Chiang voted for Tsai in the last two elections, seeing her as a step toward stronger international ties. While his in-laws worry that another DPP president will provoke an attack from Beijing, Chiang fears that a KMT or TPP victory would allow the Chinese Communist Party to exert more control over Taiwan.

One man looks over his shoulder as another speaks.

A speaker at a political rally asks Liu Yu, an influential politician known online as XXXXCat, center, to join him on stage.

(An Rong Xu / For The Times)

Like those of her in-laws, her fears are fueled by confusing information she finds online, from just the other end of the political spectrum. But she's not sure how to confirm if what she's reading is true.

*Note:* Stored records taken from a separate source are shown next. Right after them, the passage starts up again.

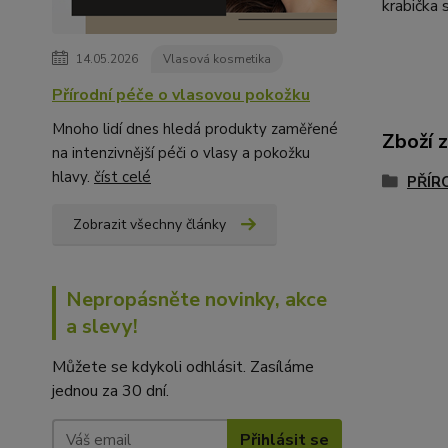
krabička 
14.05.2026
Vlasová kosmetika
Přírodní péče o vlasovou pokožku
Mnoho lidí dnes hledá produkty zaměřené
Zboží 
na intenzivnější péči o vlasy a pokožku
hlavy.
číst celé
PŘÍR
Zobrazit všechny články
Nepropásněte novinky, akce
a slevy!
Můžete se kdykoli odhlásit. Zasíláme
jednou za 30 dní.
Přihlásit se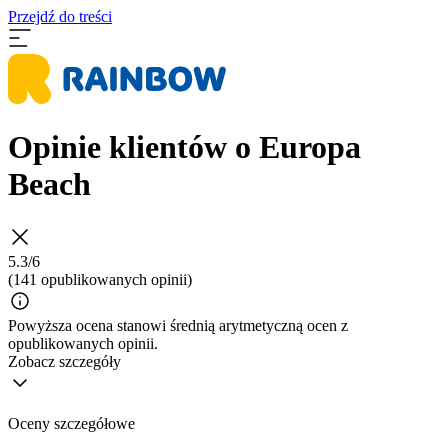
Przejdź do treści
Opinie klientów o Europa
Beach
5.3/6
(141 opublikowanych opinii)
Powyższa ocena stanowi średnią arytmetyczną ocen z
opublikowanych opinii.
Zobacz szczegóły
Oceny szczegółowe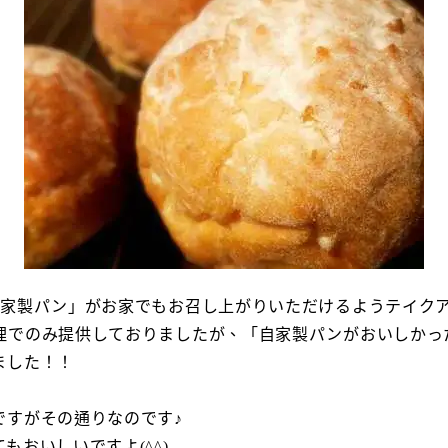
家製パン」がお家でもお召し上がりいただけるようテイクアウ
理でのみ提供しておりましたが、「自家製パンがおいしかっ
ました！！
ですがその通りなのです♪
おいしいですよ(^^)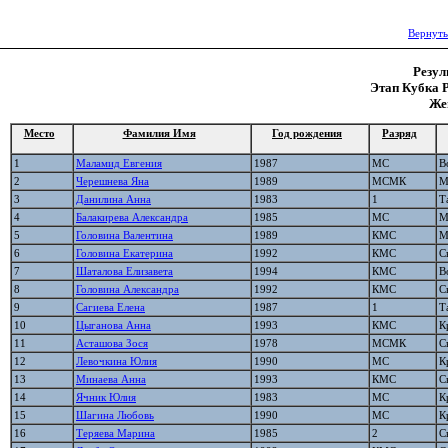
Вернуть
Резул
Этап Кубка Р
Же
Место
Фамилия Имя
Год рождения
Разряд
1
Маламид Евгения
1987
МС
В
2
Черешнева Яна
1989
МСМК
М
3
Данилина Анна
1983
1
Т
4
Балакирева Александра
1985
МС
М
5
Головина Валентина
1989
КМС
М
6
Головина Екатерина
1992
КМС
С
7
Шаталова Елизавета
1994
КМС
В
8
Головина Александра
1992
КМС
С
9
Сагиева Елена
1987
1
Т
10
Цыганова Анна
1993
КМС
К
11
Асташова Зося
1978
МСМК
С
12
Левочкина Юлия
1990
МС
К
13
Минаева Анна
1993
КМС
С
14
Ячник Юлия
1983
МС
К
15
Шагина Любовь
1990
МС
К
16
Теряева Марина
1985
2
С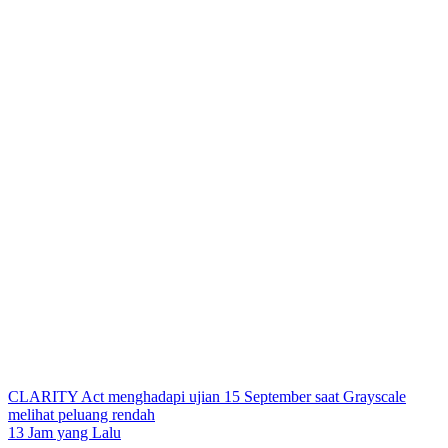
CLARITY Act menghadapi ujian 15 September saat Grayscale
melihat peluang rendah
13 Jam yang Lalu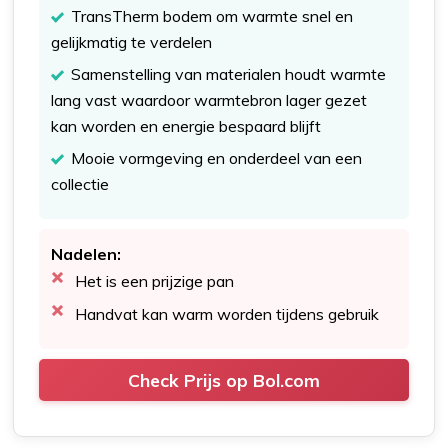
TransTherm bodem om warmte snel en
gelijkmatig te verdelen
Samenstelling van materialen houdt warmte
lang vast waardoor warmtebron lager gezet
kan worden en energie bespaard blijft
Mooie vormgeving en onderdeel van een
collectie
Nadelen:
Het is een prijzige pan
Handvat kan warm worden tijdens gebruik
Check Prijs op Bol.com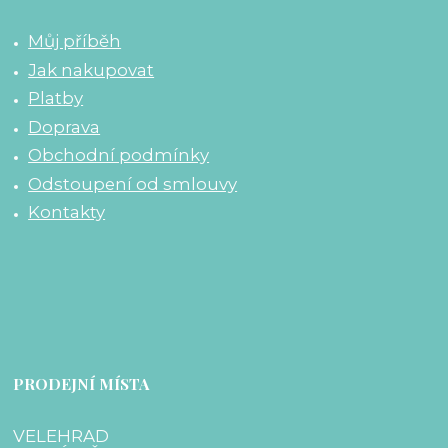
Můj příběh
Jak nakupovat
Platby
Doprava
Obchodní podmínky
Odstoupení od smlouvy
Kontakty
PRODEJNÍ MÍSTA
VELEHRAD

She is particularly concerned about how she could make a living under Xi, since he has banned for-profit tutoring in mainland China. She has read that dozens of journalists have been banned from leaving, reinforcing her belief that Beijing would undermine Taiwan's freedom of expression. And she's afraid to visit herself, having heard that Chinese authorities open a security tracking file on every person who enters the country.

“People my age are probably more focused on our own world: my job, my business, my children, my family. Any news that comes to me, we just accept it,” she said. “I don't know if it's fake or fake news. “Now we don't know.”

Special correspondent Tzu-Wei Liu in Taipei contributed to this report.